START EXCERPTED PASSAGE

Docs

AOL and Time Warner merge

America Online and Time Warner announced they will join forces in what will be the biggest corporate merger (or acquisition, depending who you talk to) ever. AOL shareholders will own 55% of the resulting media Goliath, to be named AOL Time...
February 1, 2000

America Online and Time Warner announced they will join forces in what will be the biggest corporate merger (or acquisition, depending who you talk to) ever. AOL shareholders will own 55% of the resulting media Goliath, to be named AOL Time Warner Inc., with the remaining 45% owned by Time Warner shareholders. The merger, which raised excited predictions about the future of entertainment and the internet, is valued at US$160 billion, with AOL Time Warner’s combined annual revenue projected to be over $30 billion. The merger, which needs the go-ahead from both AOL and Time Warner shareholders and is subject to regulatory approval, is expected to be finalized by 2001.

Time Warner’s media treasure chest contains some of the most established brands in the business. These include TBS, CNN, HBO, Warner Bros. (movie, TV and music) and magazines Time, People, and Sports Illustrated. The new company will have assets that include Netscape, AOL Instant Messenger, AOL.com, and AOL Moviefone.

Manager of HBO Documentaries Greg Rhem feels that the merger will make more venues available for doc programming. ‘The venues are small in a sense because HBO and Cinemax aren’t really documentary networks. They’re really built for movies and such. But, I think net access will broaden things incredibly. Broadband will make things a lot more elaborate in terms of types of information you can get out.’

Reaping the benefits of new media will not, however, simply be a matter of bedding down with a successful internet pioneer and producing wonderful, interactive web pages. Rhem warns, ‘I think it’s going to be geared around technology changing. Not only that but the audience becoming more web savvy. It’s one thing to have a television and watch some interesting programs. It’s another to have a computer and wonder if I can ask a question about [a program]. It’s also based around economics, supply and demand. Who can afford the new $5,000 TV?’ Even so, Rhem doesn’t seem to doubt the change will come, ‘We have to prepare for five years from now, because five years will come upon you so fast. Five years from now people will be saying, `we’ve got the new lines now [cable/fiber optic], what are you going to do with it?”

END EXCERPTED PASSAGE
START EXTRACTED INFORMATION

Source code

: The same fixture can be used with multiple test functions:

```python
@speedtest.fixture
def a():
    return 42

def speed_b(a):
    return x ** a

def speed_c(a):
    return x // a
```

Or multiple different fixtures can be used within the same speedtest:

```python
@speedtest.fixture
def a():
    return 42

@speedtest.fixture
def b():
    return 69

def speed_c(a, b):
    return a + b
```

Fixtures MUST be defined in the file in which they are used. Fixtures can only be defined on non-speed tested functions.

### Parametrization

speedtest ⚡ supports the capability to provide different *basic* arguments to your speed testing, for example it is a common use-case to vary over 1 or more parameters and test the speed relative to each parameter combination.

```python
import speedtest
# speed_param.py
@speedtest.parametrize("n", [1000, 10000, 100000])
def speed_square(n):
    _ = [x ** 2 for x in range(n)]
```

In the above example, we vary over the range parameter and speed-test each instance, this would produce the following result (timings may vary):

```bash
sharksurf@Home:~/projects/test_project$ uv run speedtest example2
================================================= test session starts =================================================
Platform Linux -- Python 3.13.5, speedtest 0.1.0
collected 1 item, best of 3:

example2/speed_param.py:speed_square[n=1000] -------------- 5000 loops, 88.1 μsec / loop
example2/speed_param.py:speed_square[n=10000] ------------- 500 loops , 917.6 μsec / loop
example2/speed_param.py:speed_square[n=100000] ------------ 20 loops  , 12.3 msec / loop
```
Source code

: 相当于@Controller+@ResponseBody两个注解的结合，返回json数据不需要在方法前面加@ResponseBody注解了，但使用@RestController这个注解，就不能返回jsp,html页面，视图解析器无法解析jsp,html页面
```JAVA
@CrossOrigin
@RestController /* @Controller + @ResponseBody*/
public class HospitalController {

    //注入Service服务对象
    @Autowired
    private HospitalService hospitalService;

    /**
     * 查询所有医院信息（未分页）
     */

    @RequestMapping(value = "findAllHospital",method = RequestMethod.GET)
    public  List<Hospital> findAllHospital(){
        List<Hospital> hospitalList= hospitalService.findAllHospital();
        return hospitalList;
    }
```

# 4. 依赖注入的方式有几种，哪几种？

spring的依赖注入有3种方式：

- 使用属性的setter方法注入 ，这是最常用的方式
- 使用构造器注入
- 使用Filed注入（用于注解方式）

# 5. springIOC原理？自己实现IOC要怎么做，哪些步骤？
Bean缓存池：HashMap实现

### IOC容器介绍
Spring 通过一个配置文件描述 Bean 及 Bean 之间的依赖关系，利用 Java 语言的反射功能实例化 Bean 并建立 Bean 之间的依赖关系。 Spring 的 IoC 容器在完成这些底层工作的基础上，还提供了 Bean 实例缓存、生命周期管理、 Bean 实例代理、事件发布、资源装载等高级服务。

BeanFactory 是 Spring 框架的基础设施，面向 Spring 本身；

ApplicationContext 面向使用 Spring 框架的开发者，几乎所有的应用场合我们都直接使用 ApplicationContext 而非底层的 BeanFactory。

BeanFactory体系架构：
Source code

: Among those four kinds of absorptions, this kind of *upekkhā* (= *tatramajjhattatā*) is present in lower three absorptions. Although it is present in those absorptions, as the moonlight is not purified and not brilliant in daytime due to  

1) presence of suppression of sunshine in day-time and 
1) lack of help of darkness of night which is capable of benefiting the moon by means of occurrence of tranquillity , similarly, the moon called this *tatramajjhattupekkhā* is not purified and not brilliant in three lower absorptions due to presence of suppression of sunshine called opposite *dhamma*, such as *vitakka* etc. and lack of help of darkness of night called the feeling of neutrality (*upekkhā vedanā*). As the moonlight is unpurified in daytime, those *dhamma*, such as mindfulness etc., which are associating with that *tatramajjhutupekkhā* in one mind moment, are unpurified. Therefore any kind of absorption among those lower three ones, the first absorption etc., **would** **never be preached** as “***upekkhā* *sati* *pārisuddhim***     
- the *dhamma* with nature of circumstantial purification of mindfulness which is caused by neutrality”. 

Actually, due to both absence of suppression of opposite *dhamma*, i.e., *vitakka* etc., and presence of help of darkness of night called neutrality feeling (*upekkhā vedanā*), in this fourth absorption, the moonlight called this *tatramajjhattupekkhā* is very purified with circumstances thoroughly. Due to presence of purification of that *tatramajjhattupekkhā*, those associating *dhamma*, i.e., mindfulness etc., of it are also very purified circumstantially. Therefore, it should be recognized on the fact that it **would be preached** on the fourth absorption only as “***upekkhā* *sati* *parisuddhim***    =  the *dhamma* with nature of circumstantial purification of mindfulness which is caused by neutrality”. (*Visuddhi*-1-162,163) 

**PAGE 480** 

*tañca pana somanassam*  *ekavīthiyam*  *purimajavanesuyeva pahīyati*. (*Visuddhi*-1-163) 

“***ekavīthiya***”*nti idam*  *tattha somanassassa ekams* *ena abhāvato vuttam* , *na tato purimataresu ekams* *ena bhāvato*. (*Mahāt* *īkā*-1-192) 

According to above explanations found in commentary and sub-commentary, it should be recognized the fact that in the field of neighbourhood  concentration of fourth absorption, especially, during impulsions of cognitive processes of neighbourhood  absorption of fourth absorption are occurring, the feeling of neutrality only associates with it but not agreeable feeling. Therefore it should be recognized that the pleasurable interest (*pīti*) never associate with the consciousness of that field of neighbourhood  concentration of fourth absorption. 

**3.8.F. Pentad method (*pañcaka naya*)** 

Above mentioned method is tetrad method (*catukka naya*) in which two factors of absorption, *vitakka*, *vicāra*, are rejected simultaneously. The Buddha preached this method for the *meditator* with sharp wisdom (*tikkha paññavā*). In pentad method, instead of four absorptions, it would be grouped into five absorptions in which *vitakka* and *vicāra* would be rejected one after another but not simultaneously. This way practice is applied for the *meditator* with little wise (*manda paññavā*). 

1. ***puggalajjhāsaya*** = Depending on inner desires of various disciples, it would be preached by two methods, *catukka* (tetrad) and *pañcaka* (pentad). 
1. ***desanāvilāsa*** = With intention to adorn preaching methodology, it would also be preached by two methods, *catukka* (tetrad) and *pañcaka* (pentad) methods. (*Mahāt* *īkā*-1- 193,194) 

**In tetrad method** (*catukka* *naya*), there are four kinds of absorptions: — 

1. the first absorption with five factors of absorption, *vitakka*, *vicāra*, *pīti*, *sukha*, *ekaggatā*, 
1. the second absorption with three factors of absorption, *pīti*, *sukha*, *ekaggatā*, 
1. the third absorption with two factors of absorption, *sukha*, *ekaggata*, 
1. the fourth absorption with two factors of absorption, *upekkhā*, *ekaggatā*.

END EXTRACTED INFORMATION

Decide whether each statement agrees with the article on the AOL and Time Warner merger: (a) AOL shareholders will own 45% of the combined company; (b) the merger is expected to be finalized by 2001; (c) Greg Rhem describes HBO and Cinemax as documentary networks. Answer yes or no for each and quote the words of the article that settle it.

(a) No: "AOL shareholders will own 55% of the resulting media Goliath"
(b) Yes: "is expected to be finalized by 2001"
(c) No: "HBO and Cinemax aren’t really documentary networks"